Группа пошла дальше лесной дорожкой, а они вдвоем свернули на какую-то тропинку или, может, просто в заросли, влезли в мрачную хвойную гущу, где ничего не было видно. Ее конвоир упорно пробирался вперед, и она старалась не слишком отставать. Как-то даже подумала: а не броситься ли куда в сторону и удрать? Но, должно быть, здесь не удерешь — догонят. И она так же пробиралась в зарослях, пока наконец они не выбрались на какой-то лесной прогал. Здесь идти стало легче, вроде посветлело вокруг, вблизи стали различимы березки с редкими сосенками между ними. И она подумала: а может, и хорошо, что ее поведут к какому-то командиру, уж она ему скажет! Пускай потом и убьют, но она скажет, что накопилось у людей за эту ужасную войну. Потому что кто же еще тут им скажет? Такие, как Алена, умеют лишь плакать. Вообще мы только и можем, что плакать, ныть да рыдать. Обычно, когда уже поздно, когда покойник — в гробу. Нет чтобы раньше, хотя бы разозлиться и выругаться, как умеют ругаться некоторые, особенно набравшись этой вонючей самогонки. Нет, видно, соплячки мы, бабы, да и мужики тоже… Я им скажу, что нельзя так воевать, как они воюют. Сплошь на народной крови. Им-то легко, они в лесу и с оружием, они себя защитят, да еще потребуют помощи от людей. А кто подумает, каково людям? После их рейдов, диверсий и подрывов, когда налетят каратели да полиция? Они укроются в дальних лесах, за болотами, а где укрыться людям, если кто и уцелеет? Хорошо, если выручит лес, но в лесу долго не выживешь, и в лесу нужен хлеб да крыша над головой. А деревни превращаются в руины и пожарища. Вокруг все горит, рушится, зарастает крапивой. Для чего тогда и победа. Победа на кладбище. Возможно, это и слишком по-обывательски, по-простому, без учета их хитроумной военной стратегии. Но в этом — горькая народная судьба, жизни тысяч малых, старых и женщин, — кто обратит внимание на их горе? На их слезы и кровь. Похоже, никому нет дела до их страданий — ни немцам, ни полицаям, и партизанам — также. Этим только бы воевать, убивать друг друга, получать награды да угождать начальству. Одна надежда на Господа. Однако Господь далеко. Во всей мерзости на этой земле не разобраться и Господу…

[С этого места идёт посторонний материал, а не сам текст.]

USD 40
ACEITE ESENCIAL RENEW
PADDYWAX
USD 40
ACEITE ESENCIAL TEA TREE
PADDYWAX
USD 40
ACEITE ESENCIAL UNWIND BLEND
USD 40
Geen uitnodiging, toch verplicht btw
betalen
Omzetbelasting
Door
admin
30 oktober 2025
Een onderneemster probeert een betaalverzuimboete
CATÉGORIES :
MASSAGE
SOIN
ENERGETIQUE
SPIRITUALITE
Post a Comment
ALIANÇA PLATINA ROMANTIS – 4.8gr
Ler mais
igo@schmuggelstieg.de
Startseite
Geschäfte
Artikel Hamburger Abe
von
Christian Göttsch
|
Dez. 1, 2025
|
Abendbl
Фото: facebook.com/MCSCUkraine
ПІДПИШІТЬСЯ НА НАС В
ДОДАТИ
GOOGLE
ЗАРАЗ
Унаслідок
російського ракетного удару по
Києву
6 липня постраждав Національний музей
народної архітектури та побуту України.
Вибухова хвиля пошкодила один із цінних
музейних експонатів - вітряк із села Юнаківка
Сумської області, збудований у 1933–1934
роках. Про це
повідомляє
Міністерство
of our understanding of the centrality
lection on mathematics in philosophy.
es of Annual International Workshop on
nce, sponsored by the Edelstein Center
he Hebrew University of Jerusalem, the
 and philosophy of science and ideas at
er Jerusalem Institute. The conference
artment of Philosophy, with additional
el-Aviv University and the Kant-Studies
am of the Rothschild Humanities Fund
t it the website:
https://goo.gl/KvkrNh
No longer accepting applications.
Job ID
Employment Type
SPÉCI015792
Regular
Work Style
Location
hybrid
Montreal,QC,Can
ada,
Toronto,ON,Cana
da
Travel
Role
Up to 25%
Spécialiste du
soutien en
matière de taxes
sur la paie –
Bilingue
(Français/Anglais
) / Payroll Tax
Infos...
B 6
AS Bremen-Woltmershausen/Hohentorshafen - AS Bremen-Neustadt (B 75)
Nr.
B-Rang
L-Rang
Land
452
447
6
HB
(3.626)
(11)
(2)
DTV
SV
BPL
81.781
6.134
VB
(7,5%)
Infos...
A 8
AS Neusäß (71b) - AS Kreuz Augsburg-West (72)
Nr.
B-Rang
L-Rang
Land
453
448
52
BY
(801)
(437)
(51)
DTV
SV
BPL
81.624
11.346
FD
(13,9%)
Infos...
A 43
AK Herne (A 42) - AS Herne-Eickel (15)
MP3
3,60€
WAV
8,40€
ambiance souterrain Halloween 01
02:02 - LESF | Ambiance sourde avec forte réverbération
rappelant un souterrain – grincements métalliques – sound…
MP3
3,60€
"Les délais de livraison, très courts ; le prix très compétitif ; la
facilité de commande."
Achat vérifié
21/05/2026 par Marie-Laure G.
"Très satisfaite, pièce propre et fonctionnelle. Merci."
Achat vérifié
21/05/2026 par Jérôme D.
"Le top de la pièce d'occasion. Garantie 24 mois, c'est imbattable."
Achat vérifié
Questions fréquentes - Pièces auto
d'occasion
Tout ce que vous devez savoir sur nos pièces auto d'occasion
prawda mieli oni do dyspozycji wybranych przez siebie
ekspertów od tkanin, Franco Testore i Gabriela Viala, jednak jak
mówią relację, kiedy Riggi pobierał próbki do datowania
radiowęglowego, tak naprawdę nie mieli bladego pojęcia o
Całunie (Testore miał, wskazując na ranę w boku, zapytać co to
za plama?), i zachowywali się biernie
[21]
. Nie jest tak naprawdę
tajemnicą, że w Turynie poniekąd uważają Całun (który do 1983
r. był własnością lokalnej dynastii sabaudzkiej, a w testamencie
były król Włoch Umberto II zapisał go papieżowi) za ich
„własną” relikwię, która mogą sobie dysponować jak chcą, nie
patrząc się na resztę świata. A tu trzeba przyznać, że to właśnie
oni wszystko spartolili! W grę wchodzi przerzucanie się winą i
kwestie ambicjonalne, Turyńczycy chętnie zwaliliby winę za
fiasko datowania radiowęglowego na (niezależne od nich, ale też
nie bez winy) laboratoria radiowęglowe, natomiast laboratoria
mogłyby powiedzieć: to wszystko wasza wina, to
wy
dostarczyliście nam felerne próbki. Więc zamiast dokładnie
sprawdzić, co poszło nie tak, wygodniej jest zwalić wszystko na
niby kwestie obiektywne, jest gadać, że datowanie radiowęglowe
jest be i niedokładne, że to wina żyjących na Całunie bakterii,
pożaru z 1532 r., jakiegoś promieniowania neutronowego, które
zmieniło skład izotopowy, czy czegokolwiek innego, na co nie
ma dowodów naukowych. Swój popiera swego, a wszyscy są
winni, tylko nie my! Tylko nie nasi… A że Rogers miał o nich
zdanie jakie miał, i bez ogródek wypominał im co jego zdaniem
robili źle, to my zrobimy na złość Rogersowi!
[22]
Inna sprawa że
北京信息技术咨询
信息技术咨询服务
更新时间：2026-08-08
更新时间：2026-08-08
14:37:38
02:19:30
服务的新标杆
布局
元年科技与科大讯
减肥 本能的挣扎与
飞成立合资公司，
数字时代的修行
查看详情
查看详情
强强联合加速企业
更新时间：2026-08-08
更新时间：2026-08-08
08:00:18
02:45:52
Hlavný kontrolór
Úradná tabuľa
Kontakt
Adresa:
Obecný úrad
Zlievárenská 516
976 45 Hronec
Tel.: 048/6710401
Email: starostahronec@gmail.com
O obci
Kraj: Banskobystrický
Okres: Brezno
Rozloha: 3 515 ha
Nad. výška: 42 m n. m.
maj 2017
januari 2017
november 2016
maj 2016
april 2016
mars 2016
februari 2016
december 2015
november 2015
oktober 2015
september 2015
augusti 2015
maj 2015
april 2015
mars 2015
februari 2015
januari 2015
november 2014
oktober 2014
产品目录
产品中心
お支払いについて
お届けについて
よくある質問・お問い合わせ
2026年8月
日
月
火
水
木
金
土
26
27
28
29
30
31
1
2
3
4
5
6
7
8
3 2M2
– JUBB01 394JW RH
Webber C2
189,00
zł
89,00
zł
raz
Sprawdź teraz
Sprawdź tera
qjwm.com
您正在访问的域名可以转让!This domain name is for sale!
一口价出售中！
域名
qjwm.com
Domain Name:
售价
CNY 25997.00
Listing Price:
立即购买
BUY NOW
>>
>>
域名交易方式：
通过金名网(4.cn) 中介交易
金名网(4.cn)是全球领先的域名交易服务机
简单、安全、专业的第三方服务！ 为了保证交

Если подумать, так станет понятно, что прежде всего они заботятся о себе, все эти недавние секретари, партийцы, малые и большие чины от власти, бесконечное число их помощников. Из уютных кабинетов они вынуждены теперь перебраться в лесные землянки, потому что нагрешили за двадцать пять лет и испугались возмездия. Впрочем, испугались напрасно, возмездия могли избежать, если бы решились вовремя переметнуться к немцам. Многие и переметнулись, и снова заняли прежние кабинеты. Иным же, видать, не хватило решимости, пришлось уйти в лес, чтобы избежать гибели. Но за что гибнет неразумная зеленая молодежь, которая также стремится в лес? Защищать комсомол? Или советскую власть?
А дома у их родителей отбирают последних коровок.
Но что делать и молодежи, для которой так сужен выбор — либо в полицию, либо в партизаны. Жуткий выбор между гибелью и смертью. Потому что те, что оказались с немцами, точно погибнут — уж немцы защищать их не будут. А в партизанах, может, кто и уцелеет — не в том ли их скрытый, подсознательный расчет? Это вполне возможно, поэтому комсомол и партия тут ни при чем. Всем хочется жить, вот в чем дело.
От мокрых ветвей в лесной чаще насквозь промок ее тонкий жакет, юбка, которая то и дело липла к мокрым коленям, мешая идти. Похоже, она теряла последние силы, так устала за ночь и думала: ну где же, наконец, их лагерь? Но до лагеря пришлось еще перейти осоковатое болото, где ее дырявые ботинки набрали холодной воды. Далее она так и шла — звучно хлюпая в них ногами. Наконец выбрались на какой-то сухой пригорок, прошли между высоких сосен, и она увидела впереди людей. Как раз начало светать — робко, неуверенно начиналось туманное утро. Ужасная ночь, похоже, кончалась. Что принесет ей этот новый осенний день?
Из-за пригорка послышались негромкие голоса, где-то заржала лошадь, повеяло низким сырым дымком, — похоже, здесь было какое-то стойбище.